The political/non-political distinction created by Abood seemed clear at first but was difficult to manage. In practice, it was difficult for courts to distinguish between purely “political” speech and speech related solely to collective bargaining. Additionally, there may be many instances when speech related solely to collective bargaining is inherently political. Echoing these concerns, in a series of cases decided between 2014 and 2017, the Supreme Court hinted that it might be willing to overturn Abood.
In Janus, the Court was provided with that opportunity. The case was brought by Mark Janus, an employee of the Illinois Department of Healthcare and Family Services. Mr. Janus was represented by the American Federation of State County and Municipal Employees, Council 31 (“AFSCME”) in an agency-shop agreement. Mr. Janus objected to this arrangement, however, citing the union’s support of a wage increase during a time when Illinois was dealing with a budgetary crisis, and sued AFSCME in 2015. The district court ruled in Mr.
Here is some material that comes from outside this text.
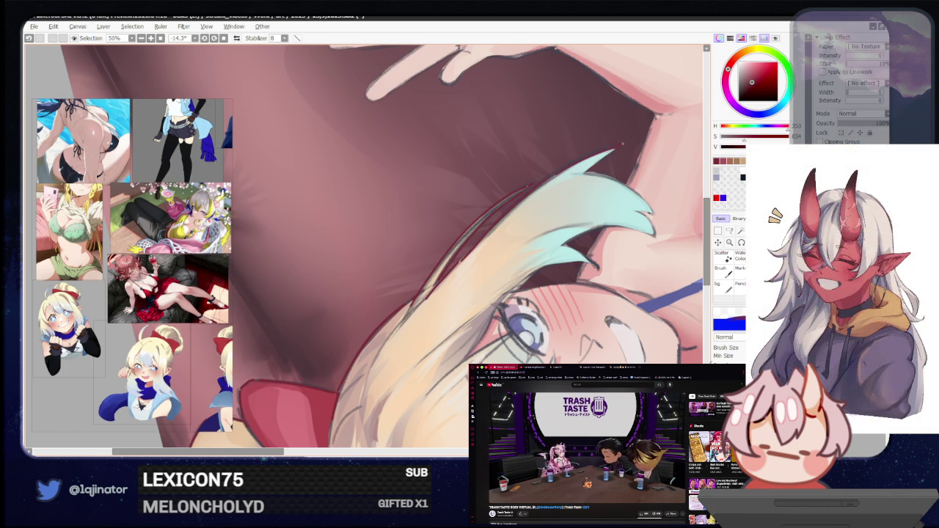
{"action": "key", "text": "ctrl+z"}
{"action": "left_click_drag", "start_coordinate": [553, 178], "coordinate": [598, 154]}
Janus’s favor, allowing the case to go forward, but the court of appeals rejected his argument under Abood, and the Supreme Court agreed to hear the case.
Holding and Result
In a 5-4 decision, the Supreme Court ruled in favor of Mr. Janus, and held that agency shop agreements, in the context of public employers, were indeed unconstitutional, overturning Abood. Specifically, the Court held that just like the right to not speak, the right to not pay the agency fee was protected by the First Amendment: “States and public-sector unions may no longer extract agency fees from non-consenting employees. The First Amendment is violated when money is taken from nonconsenting employees for a public sector union; employees must choose to support the union before anything is taken from them.” Slip Op., pg. 5. Fundamentally, the Court found that there could be no distinction between political and non-political activities in the context of a public sector union. In a strenuous dissent, Justice Elena Kagan highlighted the risk that this decision will weaken the ability of public sector unions to protect their workers by creating free-riders who refuse to pay but still reap the benefits of union representation and would also upset the careful balance between political and non-political speech set forth in Abood.
Key Takeaways
- Neither agency fees nor any other form of payment to a public sector union may be deducted from an employee’s pay unless the employee affirmatively consents to the payment.
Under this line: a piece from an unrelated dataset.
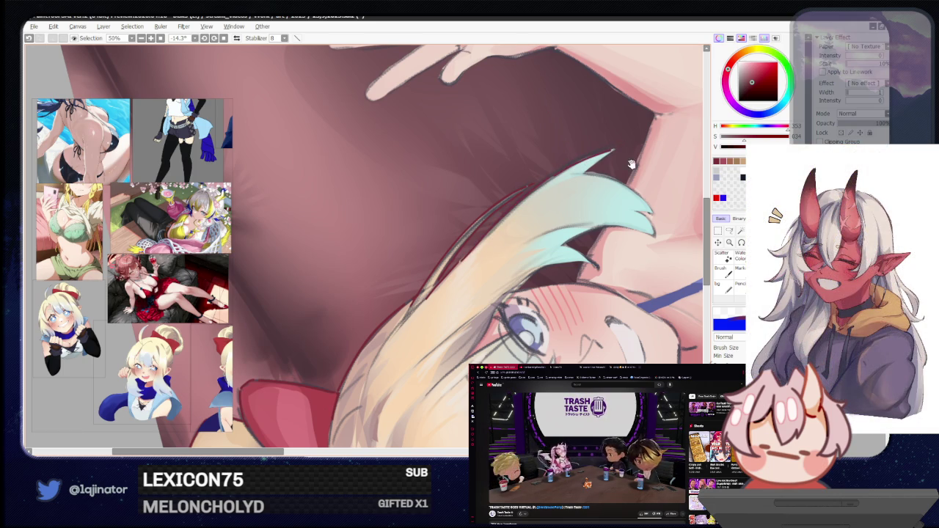
{"action": "left_click_drag", "start_coordinate": [525, 323], "coordinate": [407, 389]}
- This decision applies only to public sector employment. While the Supreme Court has signaled some willingness to reconsider agency shop agreements in the private sector, protections against compelled speech for private employees has always been much weaker and this decision is unlikely to change that.
- Public sector employers should seek the advice of legal counsel in addressing this issue with the unions that represent their employees.